> **YOUR ASSIGNMENT**: Return all lines of the data in which the string "ciągu" occurs.
-.-.-
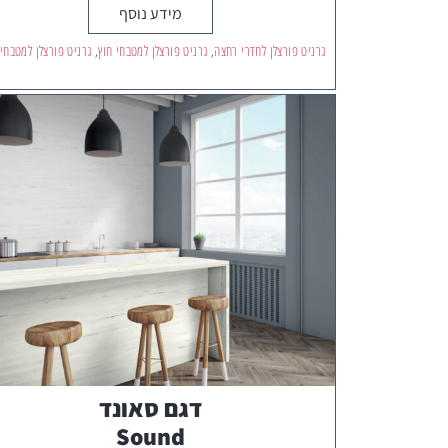
מידע נוסף
גרניט פורצלן לחדרי רחצה
,
גרניט פורצלן למטבחי חוץ
,
גרניט פורצלן למטבחי
דגם סאונד
Sound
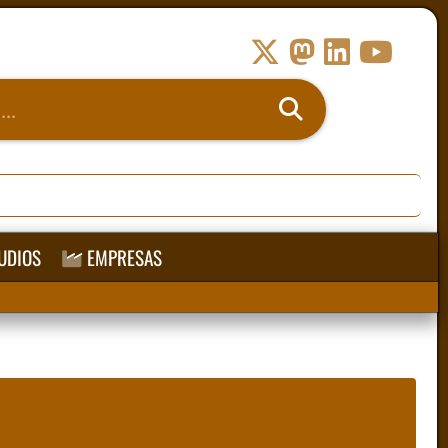
UDIOS
EMPRESAS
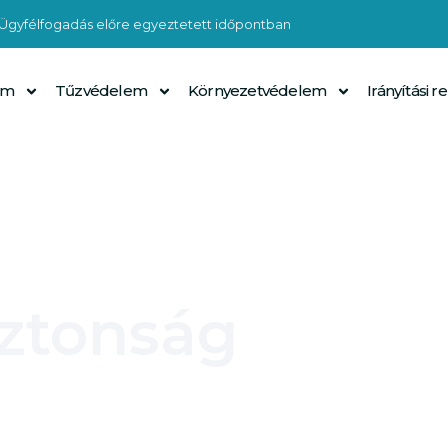
Ügyfélfogadás előre egyeztetett időpontban
em
Tűzvédelem
Környezetvédelem
Irányítási 
iztonság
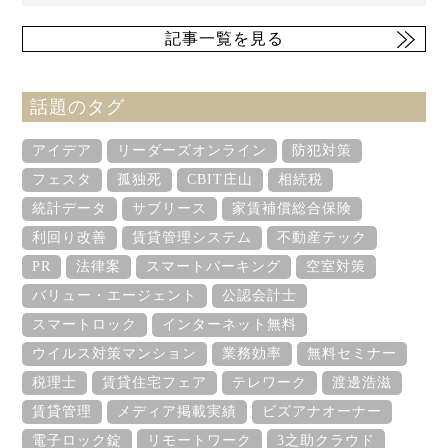
記事一覧を見る
話題のタグ
アイデア
リーダーズオンライン
防犯対策
フェスタ
孤独死
CBIT庄山
相続税
統計データ
サブリース
家賃補償総合保険
利回り改善
賃貸管理システム
不動産テック
PR
法律案
スマートパーキング
空室対策
バリュー・エージェント
公認会計士
スマートロック
インターネット無料
ウイルス対策マンション
業務効率
無料セミナー
税理士
賃貸住宅フェア
テレワーク
渡邊浩滋
賃貸管理
メディア掲載実績
ビズアナオーナー
電子ロック錠
リモートワーク
3之助クラウド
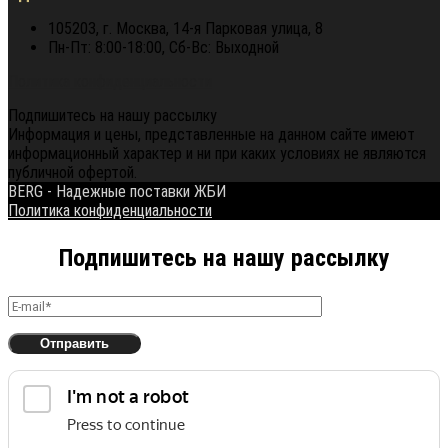
105203, г. Москва, 14-я Парковая улица, 8
Пн-Пт: 8:00-18:00, Сб-Вс: Выходной
Политика конфиденциальности
Подпишитесь на нашу рассылку
Информация и цены, представленные на данном сайте имеют
информационный характер и ни при каких условиях не являются
публичной офертой.
BERG - Надежные поставки ЖБИ
Политика конфиденциальности
Подпишитесь на нашу рассылку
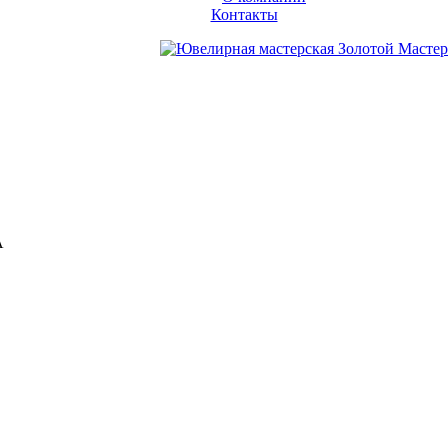
Контакты
А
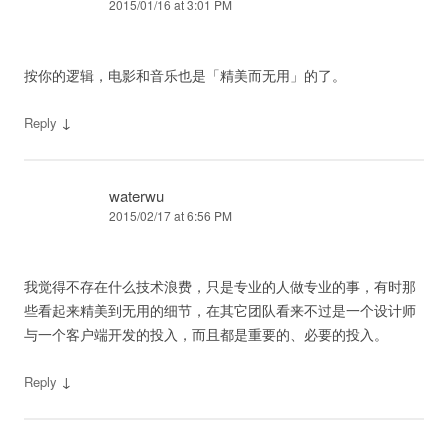
2015/01/16 at 3:01 PM
按你的逻辑，电影和音乐也是「精美而无用」的了。
↓
Reply
waterwu
2015/02/17 at 6:56 PM
我觉得不存在什么技术浪费，只是专业的人做专业的事，有时那
些看起来精美到无用的细节，在其它团队看来不过是一个设计师
与一个客户端开发的投入，而且都是重要的、必要的投入。
↓
Reply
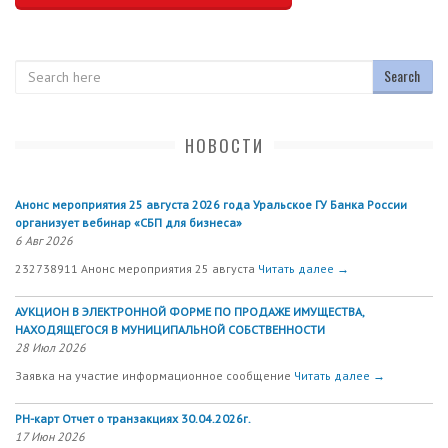
Search
НОВОСТИ
Анонс мероприятия 25 августа 2026 года Уральское ГУ Банка России
организует вебинар «СБП для бизнеса»
6 Авг 2026
232738911 Анонс мероприятия 25 августа
Читать далее →
АУКЦИОН В ЭЛЕКТРОННОЙ ФОРМЕ ПО ПРОДАЖЕ ИМУЩЕСТВА,
НАХОДЯЩЕГОСЯ В МУНИЦИПАЛЬНОЙ СОБСТВЕННОСТИ
28 Июл 2026
Заявка на участие информационное сообщение
Читать далее →
РН-карт Отчет о транзакциях 30.04.2026г.
17 Июн 2026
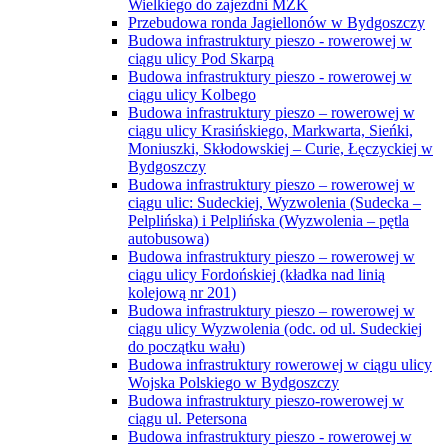
Wielkiego do zajezdni MZK
Przebudowa ronda Jagiellonów w Bydgoszczy
Budowa infrastruktury pieszo - rowerowej w
ciągu ulicy Pod Skarpą
Budowa infrastruktury pieszo - rowerowej w
ciągu ulicy Kolbego
Budowa infrastruktury pieszo – rowerowej w
ciągu ulicy Krasińskiego, Markwarta, Sieńki,
Moniuszki, Skłodowskiej – Curie, Łęczyckiej w
Bydgoszczy
Budowa infrastruktury pieszo – rowerowej w
ciągu ulic: Sudeckiej, Wyzwolenia (Sudecka –
Pelplińska) i Pelplińska (Wyzwolenia – pętla
autobusowa)
Budowa infrastruktury pieszo – rowerowej w
ciągu ulicy Fordońskiej (kładka nad linią
kolejową nr 201)
Budowa infrastruktury pieszo – rowerowej w
ciągu ulicy Wyzwolenia (odc. od ul. Sudeckiej
do początku wału)
Budowa infrastruktury rowerowej w ciągu ulicy
Wojska Polskiego w Bydgoszczy
Budowa infrastruktury pieszo-rowerowej w
ciągu ul. Petersona
Budowa infrastruktury pieszo - rowerowej w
-.-.-
> **RESPONSE TO THIS TASK**:
ciągu ulicy Pod Skarpą
ciągu ulicy Kolbego
ciągu ulicy Krasińskiego, Markwarta, Sieńki,
ciągu ulic: Sudeckiej, Wyzwolenia (Sudecka –
ciągu ulicy Fordońskiej (kładka nad linią
ciągu ulicy Wyzwolenia (odc. od ul. Sudeckiej
Budowa infrastruktury rowerowej w ciągu ulicy
ciągu ul. Petersona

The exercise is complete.